Search the entries for the word "component" and return every line where it is found.

[Records shown]

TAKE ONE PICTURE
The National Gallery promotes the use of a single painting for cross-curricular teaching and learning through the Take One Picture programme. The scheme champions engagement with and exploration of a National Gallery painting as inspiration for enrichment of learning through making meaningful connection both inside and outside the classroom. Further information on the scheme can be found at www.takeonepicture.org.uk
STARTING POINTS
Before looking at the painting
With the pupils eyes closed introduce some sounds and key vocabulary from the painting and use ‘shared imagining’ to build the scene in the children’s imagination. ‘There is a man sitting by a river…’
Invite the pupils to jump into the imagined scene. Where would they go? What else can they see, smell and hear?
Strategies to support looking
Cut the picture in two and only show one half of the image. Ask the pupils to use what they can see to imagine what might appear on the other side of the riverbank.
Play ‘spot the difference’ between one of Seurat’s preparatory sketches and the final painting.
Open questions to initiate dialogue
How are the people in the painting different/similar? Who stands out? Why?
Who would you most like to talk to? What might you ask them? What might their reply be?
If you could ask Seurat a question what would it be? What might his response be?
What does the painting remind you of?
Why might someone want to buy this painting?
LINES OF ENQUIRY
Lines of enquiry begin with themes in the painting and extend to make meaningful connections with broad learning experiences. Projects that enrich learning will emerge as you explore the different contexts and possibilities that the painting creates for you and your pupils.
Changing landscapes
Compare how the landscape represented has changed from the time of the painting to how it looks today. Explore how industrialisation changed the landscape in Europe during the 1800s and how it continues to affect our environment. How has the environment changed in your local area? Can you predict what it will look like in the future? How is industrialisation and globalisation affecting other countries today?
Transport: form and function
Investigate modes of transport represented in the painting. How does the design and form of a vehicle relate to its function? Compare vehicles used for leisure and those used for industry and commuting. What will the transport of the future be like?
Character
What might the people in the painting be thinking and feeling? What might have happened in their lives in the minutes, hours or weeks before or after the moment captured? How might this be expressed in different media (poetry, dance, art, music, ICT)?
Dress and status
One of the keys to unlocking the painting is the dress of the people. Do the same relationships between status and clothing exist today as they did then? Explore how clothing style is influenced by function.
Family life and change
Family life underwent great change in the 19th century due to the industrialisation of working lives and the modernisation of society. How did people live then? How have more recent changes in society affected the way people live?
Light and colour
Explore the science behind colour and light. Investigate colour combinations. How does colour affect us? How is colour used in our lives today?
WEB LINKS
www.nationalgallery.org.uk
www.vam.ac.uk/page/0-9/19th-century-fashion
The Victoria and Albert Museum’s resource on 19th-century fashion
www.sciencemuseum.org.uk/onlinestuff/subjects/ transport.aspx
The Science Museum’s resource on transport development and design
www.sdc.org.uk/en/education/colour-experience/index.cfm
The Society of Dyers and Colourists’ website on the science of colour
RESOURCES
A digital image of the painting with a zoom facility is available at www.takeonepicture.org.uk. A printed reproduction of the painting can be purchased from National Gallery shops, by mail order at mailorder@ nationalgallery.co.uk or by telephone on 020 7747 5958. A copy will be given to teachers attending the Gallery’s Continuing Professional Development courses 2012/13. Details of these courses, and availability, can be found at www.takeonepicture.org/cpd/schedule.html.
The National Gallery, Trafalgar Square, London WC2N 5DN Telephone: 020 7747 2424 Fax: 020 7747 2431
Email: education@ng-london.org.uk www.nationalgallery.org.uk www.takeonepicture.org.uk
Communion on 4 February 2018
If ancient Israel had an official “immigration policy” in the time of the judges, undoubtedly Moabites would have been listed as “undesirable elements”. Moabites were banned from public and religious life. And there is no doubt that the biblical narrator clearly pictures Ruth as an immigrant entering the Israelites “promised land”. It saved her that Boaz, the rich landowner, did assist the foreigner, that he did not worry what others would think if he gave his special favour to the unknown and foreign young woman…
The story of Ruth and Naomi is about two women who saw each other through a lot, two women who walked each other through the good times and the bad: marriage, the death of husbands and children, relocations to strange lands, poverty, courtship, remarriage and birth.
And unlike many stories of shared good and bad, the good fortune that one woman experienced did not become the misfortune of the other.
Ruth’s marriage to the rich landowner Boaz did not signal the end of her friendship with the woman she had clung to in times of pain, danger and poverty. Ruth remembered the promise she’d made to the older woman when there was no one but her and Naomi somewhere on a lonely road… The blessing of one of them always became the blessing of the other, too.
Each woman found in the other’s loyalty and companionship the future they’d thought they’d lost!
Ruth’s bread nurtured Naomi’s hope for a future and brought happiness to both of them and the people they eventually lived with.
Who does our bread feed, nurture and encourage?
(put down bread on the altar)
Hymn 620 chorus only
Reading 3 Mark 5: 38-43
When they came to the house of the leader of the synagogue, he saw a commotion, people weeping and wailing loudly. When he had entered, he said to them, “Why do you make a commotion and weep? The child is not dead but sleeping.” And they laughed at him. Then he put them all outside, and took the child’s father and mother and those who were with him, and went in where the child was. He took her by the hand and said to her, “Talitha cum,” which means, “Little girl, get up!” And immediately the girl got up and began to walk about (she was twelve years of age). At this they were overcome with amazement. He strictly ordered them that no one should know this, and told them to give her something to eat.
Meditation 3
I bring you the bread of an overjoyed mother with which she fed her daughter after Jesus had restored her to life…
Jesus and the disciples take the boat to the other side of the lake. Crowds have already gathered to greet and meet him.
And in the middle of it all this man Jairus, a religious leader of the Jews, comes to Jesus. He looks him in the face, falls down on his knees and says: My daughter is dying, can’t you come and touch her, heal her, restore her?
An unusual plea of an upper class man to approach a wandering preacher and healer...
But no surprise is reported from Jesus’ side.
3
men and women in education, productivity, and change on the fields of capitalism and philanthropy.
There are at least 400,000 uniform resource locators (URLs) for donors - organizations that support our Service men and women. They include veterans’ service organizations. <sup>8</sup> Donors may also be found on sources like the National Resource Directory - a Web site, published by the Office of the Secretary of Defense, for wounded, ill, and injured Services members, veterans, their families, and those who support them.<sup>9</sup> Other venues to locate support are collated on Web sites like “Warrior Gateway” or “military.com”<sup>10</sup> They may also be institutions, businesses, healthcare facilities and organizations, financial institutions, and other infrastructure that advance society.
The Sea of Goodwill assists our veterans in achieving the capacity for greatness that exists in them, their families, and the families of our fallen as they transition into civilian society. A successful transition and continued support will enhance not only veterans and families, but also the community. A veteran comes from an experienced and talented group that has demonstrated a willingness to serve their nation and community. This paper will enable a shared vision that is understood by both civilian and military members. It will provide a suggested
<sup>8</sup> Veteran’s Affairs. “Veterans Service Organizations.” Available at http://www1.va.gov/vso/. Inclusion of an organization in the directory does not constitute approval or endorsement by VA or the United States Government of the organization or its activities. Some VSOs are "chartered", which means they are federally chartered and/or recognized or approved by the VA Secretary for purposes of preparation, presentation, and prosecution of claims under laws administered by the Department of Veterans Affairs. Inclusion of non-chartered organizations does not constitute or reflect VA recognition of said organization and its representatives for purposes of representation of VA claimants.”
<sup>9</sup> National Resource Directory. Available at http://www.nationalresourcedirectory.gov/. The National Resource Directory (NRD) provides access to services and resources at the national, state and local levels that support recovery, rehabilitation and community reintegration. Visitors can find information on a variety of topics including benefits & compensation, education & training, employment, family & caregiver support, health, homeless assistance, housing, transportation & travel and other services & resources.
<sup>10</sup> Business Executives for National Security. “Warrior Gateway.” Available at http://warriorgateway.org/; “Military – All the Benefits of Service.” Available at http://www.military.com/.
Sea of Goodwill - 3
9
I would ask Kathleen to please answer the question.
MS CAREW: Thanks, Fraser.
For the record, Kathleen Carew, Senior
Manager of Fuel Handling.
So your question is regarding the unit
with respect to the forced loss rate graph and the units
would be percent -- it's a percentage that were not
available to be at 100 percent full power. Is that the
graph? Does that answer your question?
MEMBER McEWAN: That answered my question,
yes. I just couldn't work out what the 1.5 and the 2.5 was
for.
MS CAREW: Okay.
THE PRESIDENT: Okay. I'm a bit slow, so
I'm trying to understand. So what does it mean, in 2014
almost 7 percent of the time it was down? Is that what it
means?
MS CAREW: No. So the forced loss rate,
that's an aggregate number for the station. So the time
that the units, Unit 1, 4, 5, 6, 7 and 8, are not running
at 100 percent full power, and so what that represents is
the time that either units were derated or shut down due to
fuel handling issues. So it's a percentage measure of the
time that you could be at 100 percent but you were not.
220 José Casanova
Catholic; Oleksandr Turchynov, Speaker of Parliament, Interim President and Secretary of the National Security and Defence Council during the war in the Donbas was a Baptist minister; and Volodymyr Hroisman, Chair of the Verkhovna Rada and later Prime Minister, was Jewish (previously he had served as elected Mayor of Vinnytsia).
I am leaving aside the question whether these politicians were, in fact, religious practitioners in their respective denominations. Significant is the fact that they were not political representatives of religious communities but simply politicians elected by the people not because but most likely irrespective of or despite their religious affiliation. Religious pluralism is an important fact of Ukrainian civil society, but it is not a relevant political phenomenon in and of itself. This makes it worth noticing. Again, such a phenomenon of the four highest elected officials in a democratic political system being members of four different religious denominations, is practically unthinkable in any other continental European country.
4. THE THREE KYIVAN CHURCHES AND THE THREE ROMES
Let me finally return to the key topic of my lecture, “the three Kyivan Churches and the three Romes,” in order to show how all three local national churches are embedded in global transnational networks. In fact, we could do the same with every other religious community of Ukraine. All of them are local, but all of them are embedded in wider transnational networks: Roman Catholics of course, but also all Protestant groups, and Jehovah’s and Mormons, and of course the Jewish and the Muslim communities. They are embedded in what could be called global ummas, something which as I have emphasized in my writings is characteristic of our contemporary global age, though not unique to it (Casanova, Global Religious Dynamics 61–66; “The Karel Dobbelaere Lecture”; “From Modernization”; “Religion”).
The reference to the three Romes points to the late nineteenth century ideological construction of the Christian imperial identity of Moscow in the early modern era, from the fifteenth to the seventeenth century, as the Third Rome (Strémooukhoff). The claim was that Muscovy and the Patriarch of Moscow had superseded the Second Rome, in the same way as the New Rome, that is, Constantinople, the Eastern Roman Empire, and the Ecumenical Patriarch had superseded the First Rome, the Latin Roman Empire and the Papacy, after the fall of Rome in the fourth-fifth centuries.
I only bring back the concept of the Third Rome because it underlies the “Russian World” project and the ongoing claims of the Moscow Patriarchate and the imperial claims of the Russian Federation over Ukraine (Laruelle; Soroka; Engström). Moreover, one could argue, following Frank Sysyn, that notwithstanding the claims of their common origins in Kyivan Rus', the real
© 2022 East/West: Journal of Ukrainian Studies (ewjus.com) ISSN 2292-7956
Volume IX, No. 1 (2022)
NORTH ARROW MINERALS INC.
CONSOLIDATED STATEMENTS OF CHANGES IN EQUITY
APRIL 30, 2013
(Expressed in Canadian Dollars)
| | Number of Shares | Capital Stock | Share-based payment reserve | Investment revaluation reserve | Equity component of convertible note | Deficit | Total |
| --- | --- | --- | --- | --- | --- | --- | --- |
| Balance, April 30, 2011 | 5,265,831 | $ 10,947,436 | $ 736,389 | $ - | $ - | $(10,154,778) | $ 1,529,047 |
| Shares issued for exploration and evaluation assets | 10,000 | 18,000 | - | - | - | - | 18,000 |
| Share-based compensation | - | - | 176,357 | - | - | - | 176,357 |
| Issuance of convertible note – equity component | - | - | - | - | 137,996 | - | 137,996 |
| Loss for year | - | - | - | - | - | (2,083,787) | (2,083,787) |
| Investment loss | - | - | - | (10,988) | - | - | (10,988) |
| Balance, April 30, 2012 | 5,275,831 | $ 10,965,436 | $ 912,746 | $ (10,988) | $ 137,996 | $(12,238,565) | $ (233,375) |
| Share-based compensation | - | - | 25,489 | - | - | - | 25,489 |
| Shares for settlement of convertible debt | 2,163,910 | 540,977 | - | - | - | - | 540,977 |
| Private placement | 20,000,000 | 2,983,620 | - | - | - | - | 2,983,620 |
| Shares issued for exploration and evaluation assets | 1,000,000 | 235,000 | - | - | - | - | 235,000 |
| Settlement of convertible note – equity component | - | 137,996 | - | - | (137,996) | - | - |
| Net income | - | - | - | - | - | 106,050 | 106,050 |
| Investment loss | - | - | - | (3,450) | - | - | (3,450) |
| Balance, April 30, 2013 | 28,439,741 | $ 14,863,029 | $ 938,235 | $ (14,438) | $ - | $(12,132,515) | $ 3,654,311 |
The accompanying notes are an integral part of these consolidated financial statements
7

[/Records shown]

Result for this task
| | Number of Shares | Capital Stock | Share-based payment reserve | Investment revaluation reserve | Equity component of convertible note | Deficit | Total |
| Issuance of convertible note – equity component | - | - | - | - | 137,996 | - | 137,996 |
| Settlement of convertible note – equity component | - | 137,996 | - | - | (137,996) | - | - |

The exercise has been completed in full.